Drifting thoughts of a snowflake

Friday, June 11, 2004

Soup

I ran home at lunch to grab some stuff for later today and to get a bite to eat. I sat down with my clam chowder, and turned on the TV. Every channel was the same – Reagan’s funeral. For some reason the vision of the casket, Mrs. Reagan, and the flags cemented me to the screen. I started to cry, and I don’t even like Reagan. I got in a fight with my husband yesterday because he likes the man. I chastised the hubby for being insensitive to social issues, and basically called him an idiot for being sad over it. And there I was sobbing into my bowl of soup.

As I stared at the military personal carrying the flag laden box to the foreboding limousine, I realized I was crying over my grandfather. Poppy’s funeral was muddled with my father’s bitterness and other family dysfunctions. The day I found out my grandfather died, I called my Dad to give him my condolences. I got a lashing from him that I will never forget. From my Dad’s point of view, I am a selfish bitch who wouldn’t take time out of her schedule to see the man before he died. The truth is that I loved Poppy more than anything, and I thought when he told me I had a month that I really did have a month. I decided to leave the next weekend to go see him. He died two days before I got there.
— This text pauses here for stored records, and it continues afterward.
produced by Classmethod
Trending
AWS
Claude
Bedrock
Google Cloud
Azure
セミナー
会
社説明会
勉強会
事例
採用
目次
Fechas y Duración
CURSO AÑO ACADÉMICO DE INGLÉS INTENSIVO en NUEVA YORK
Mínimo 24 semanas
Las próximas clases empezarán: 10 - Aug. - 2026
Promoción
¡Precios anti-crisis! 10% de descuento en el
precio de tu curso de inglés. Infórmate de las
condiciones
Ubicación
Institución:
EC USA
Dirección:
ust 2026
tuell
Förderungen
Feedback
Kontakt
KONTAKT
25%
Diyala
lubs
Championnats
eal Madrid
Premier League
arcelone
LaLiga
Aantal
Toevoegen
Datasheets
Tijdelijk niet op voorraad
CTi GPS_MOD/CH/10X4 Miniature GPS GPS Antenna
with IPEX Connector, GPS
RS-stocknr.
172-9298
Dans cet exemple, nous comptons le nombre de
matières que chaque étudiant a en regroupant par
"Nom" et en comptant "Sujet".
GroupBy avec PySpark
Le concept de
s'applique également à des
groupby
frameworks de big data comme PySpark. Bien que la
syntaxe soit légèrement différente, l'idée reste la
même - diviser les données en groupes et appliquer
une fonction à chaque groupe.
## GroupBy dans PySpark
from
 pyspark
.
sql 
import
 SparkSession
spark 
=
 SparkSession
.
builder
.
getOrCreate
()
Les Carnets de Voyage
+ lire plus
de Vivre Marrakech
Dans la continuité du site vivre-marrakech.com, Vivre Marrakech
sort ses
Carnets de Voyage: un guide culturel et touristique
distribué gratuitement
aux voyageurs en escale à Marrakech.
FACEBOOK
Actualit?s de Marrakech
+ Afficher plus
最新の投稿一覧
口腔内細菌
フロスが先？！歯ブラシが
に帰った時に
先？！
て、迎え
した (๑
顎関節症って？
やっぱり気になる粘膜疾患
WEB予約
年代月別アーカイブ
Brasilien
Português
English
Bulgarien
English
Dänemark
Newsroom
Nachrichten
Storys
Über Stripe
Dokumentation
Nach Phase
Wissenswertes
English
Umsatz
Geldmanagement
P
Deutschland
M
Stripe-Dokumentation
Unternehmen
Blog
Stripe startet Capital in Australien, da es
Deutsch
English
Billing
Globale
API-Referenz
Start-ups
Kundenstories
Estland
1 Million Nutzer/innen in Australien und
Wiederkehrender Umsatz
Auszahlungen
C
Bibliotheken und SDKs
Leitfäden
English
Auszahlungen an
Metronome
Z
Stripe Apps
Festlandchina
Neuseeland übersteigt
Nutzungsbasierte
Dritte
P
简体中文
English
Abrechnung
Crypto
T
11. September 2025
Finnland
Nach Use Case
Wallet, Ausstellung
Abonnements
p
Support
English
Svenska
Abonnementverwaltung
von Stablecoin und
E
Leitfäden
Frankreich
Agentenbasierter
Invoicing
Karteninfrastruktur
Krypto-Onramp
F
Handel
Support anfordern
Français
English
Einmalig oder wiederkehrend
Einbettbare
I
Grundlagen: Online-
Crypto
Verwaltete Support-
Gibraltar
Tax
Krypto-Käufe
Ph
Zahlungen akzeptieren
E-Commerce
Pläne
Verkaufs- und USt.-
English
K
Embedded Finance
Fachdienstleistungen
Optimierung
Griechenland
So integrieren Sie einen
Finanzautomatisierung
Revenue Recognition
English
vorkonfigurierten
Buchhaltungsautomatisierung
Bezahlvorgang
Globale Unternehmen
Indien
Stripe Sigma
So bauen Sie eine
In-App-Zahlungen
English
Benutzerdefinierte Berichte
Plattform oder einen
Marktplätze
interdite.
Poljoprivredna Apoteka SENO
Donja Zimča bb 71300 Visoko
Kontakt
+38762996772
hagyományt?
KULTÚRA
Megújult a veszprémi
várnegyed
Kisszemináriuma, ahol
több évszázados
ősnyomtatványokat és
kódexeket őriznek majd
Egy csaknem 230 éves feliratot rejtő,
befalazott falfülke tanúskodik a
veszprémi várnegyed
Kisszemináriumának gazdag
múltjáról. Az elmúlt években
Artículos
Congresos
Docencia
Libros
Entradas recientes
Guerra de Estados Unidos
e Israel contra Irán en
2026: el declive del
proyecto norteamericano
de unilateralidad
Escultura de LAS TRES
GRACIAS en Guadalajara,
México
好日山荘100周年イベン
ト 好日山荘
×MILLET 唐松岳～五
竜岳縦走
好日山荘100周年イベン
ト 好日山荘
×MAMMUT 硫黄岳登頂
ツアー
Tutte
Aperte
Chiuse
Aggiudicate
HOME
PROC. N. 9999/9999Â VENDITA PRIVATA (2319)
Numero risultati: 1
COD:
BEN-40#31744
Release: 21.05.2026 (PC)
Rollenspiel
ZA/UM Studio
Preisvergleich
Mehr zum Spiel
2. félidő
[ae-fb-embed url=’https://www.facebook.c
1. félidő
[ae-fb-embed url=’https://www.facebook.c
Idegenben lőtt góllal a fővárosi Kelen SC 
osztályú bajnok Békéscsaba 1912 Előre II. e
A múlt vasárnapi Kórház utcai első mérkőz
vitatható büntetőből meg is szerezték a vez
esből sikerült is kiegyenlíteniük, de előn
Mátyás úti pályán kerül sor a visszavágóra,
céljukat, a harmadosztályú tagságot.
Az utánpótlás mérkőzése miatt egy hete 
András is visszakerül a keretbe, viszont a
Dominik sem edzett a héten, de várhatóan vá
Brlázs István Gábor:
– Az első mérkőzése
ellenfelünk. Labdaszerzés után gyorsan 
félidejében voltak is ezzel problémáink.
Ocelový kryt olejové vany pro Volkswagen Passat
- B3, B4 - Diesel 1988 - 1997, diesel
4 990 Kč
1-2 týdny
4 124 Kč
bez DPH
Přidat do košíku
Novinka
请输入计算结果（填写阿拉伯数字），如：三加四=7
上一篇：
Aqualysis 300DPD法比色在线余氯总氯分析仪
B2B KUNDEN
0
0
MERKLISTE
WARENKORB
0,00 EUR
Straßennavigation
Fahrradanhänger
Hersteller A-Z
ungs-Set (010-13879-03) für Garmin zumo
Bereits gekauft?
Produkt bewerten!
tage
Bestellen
I was ostracized from the rest of my family at the funeral. I wasn’t allowed to sit with them during the ceremonies, and I wasn’t invited to the wake. I was an outsider at one of the most important people in my life’s funeral. Outside the church I broke down and walked off to try and compose myself. I faintly told my father I was sorry for his loss, and I haven’t spoken a word to him since. I doubt I will ever speak to him again, as the memory of him telling me that he doesn’t love me leaves no room for reconciliation.

And yet, in all of this I wondered where Poppy was. Did I mourn him, or my loss of family? I wish I went up two days earlier. I wish I had visited him more often. I wish I wrote down all of those stories he told me about the war and growing up in the twenties, or the story about how he met my grandmother. I wish I could go fishing with him again, or dance with him again like we did at my wedding.

No wonder I still talk to him all the time. I don’t think I made it a point to mourn him; I just made it a point to survive that weekend. I guess it’s time I start to say goodbye.